Perhaps there was some accuracy in that acerbic adage that we’d grown up with – the one about Asians and their love for Bollywood films. I remember in the late 80’s as a child waiting for the weekend. Dad would receive a list of films from my elder sister(s). The type of list which had no less than 5 to 6 names of films written in priority. They’d say “If option 1 isn’t available then go for option 2, and so forth”. Dad has the duty of not only bringing back 3 to 4 films, but the VHS video player too, along with its cable from the local video shop.

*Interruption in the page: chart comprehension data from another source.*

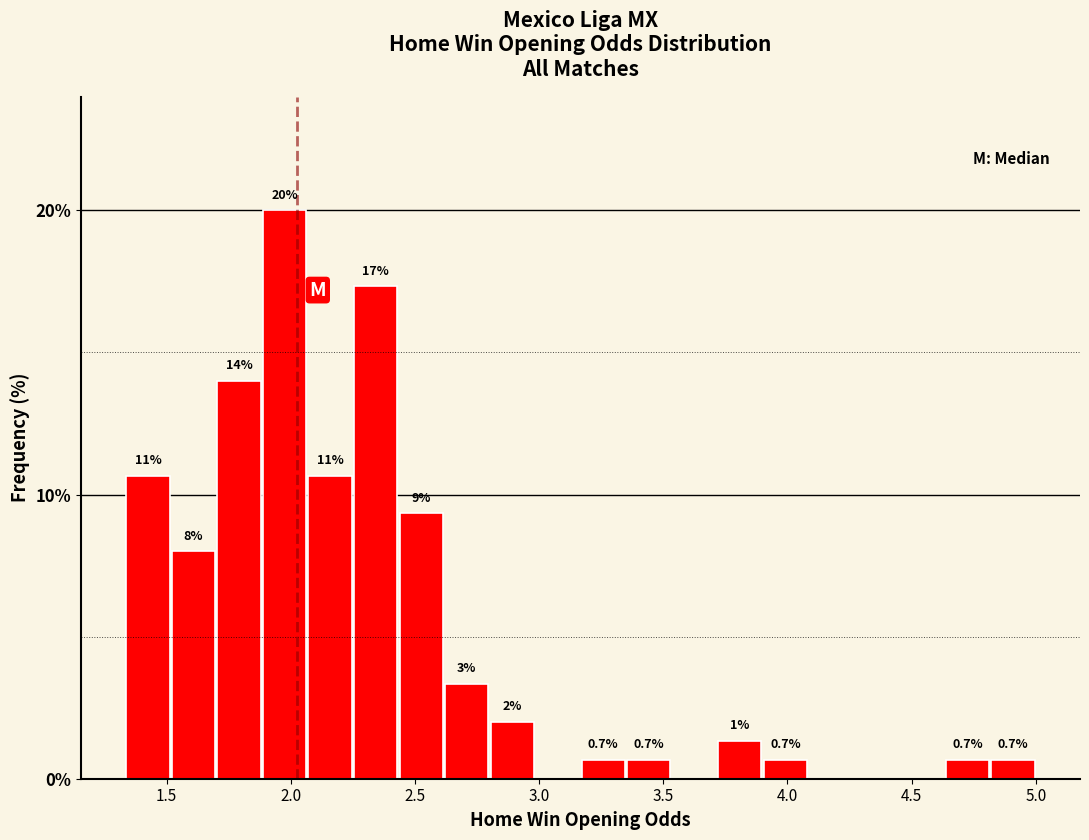

Read against the x-axis, roughly where is the centre of the tallest bar?

1.95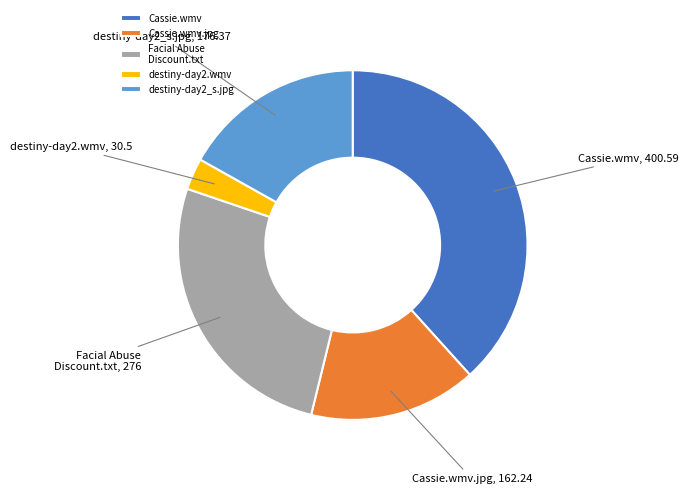

Rank the categories by value from lowest to highest.

destiny-day2.wmv, Cassie.wmv.jpg, destiny-day2_s.jpg, Facial Abuse Discount.txt, Cassie.wmv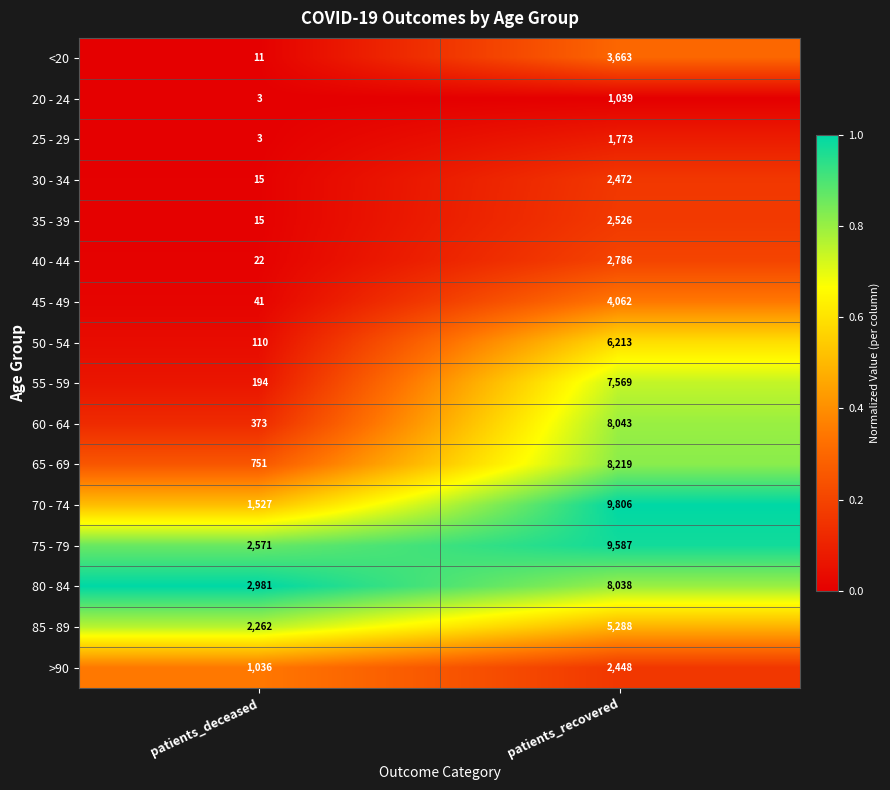

What is the difference between the maximum and minimum values in the 60 - 64 series?

7670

Today’s generation with the likes of online video streaming services – probably laugh at that thought. But for me, and many my age, now actually do cherish those times where the only social entertainment at home regularly was watching Bollywood or Pakistani films at home.
Sometimes the setup of the VHS video player was easy. The films played without requiring any tuning. There were occasions where some films wouldn’t play. We’d be the 76th family to have hired this film so can image the wear and usability of a magnetic video cassette.

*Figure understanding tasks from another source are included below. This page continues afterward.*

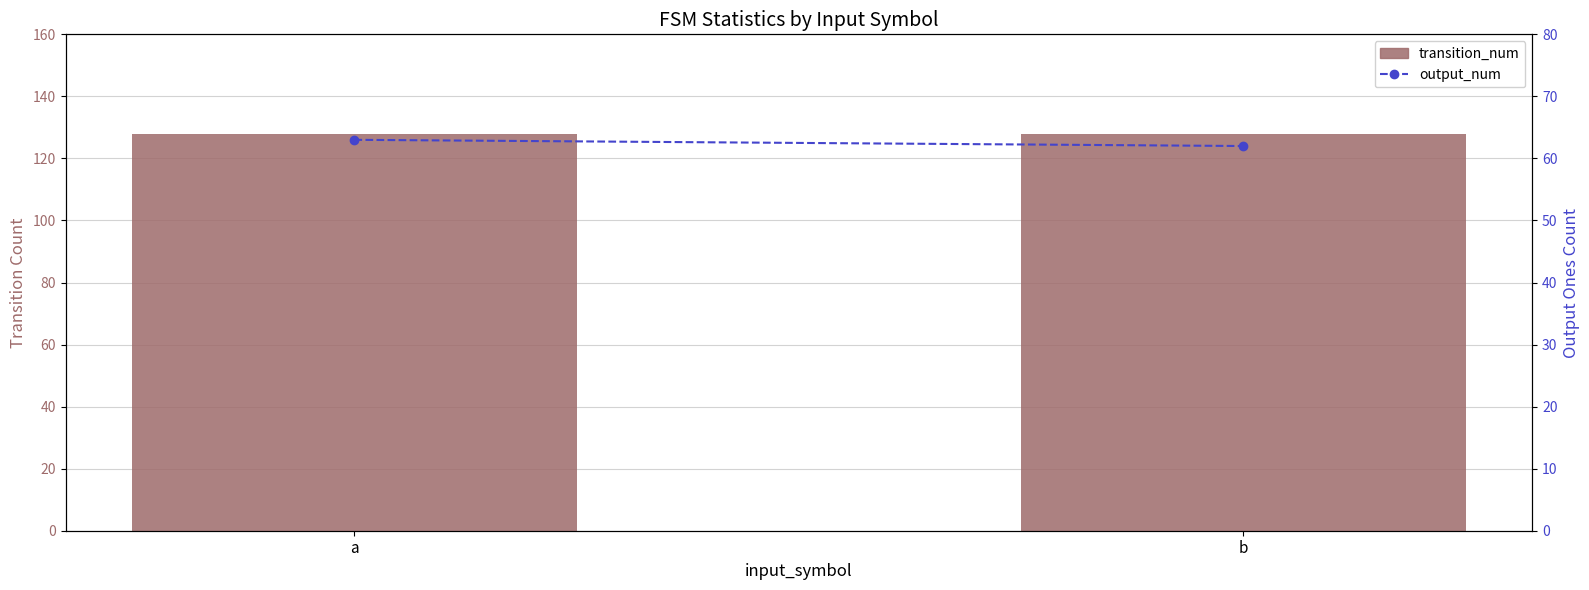

What is the value of the output_num bar at the 1st from the left?

63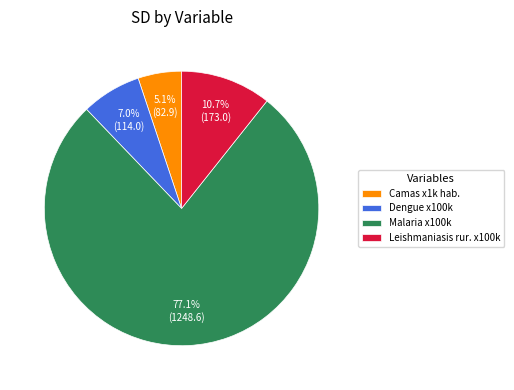

The Leishmaniasis rur. x100k slice represents 11% of the pie. True or false?

True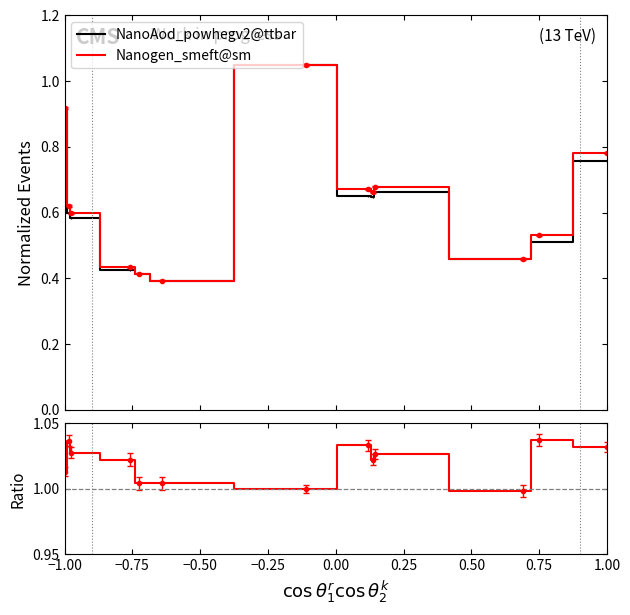

What is the sum of all Nanogen_smeft@sm values?

8.2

I guess for our parents, these South Asian films were that access back to their homelands. Underneath their bravery and solid fronts, they missed their parents, their homes, their friends, their communities and the entire South Asian beautiful climate. It couldn’t have been easy for them. Perhaps these films allowed us to recognise their struggles and their ‘home sickness’ which they’d never uttered.
At times I lay awake in bed, think, and look back to those times, it was about unity, nervousness and to some degree survival on many fronts. It was survival on many fronts. A total change in culture for our parents and imagine having to turn up to work in a factory to see big machines churning out material and the noise, imagine the language barrier and having to work 12 hour shifts 7 days a week, imagine in addition having to learn where to pay the bills and the different types of bills to pay, imagine having to learn to stay sane and focused in the cold British wet weather further polluted by the fumes from coal burning, imagine having to bring up children in an environment which you didn’t understand yourself, imagine having to be rejected by the country men who you’ve come to support their economy and integrate? Often the struggle of the women, mothers who were part of the big change is overlooked.
The backbone to the home and survival was the mothers. Often they’re overlooked and forgotten in history. The mother aligned to a mothers unofficial society, where each mother bounced off the other for support. I mean real support. I guess if one mother failed then it’ll be seen as the whole group of mothers failing, so whilst the fathers confirmed their stiff upper lips, the mothers hardened their faith and truly became the backbone to our integration and survival.
The South Asian film industry ‘Bollywood’ was on the rise. The songs from the new released Bollywood movie would often play in all households, at the same time, synchronising the momentum and memories. Naturally back then new releases came far few and in between which meant change in the culture was hardly noticed.
Looking back at some of the scenes, I swear, if any young British Asian was to watch today, they’d have their side splitting moments. Back then, they were amusing, unreal and outrageous yet connecting. I guess between the lines, the parents could still see the connection to their homeland. Simple lifestyle living in harmony with other people and their animals and vegetation.
I don’t believe parents back in those days understood the two different worlds that existed. Although in their faith and memories they could combine both worlds but in reality they were, to some degree, two extreme ends.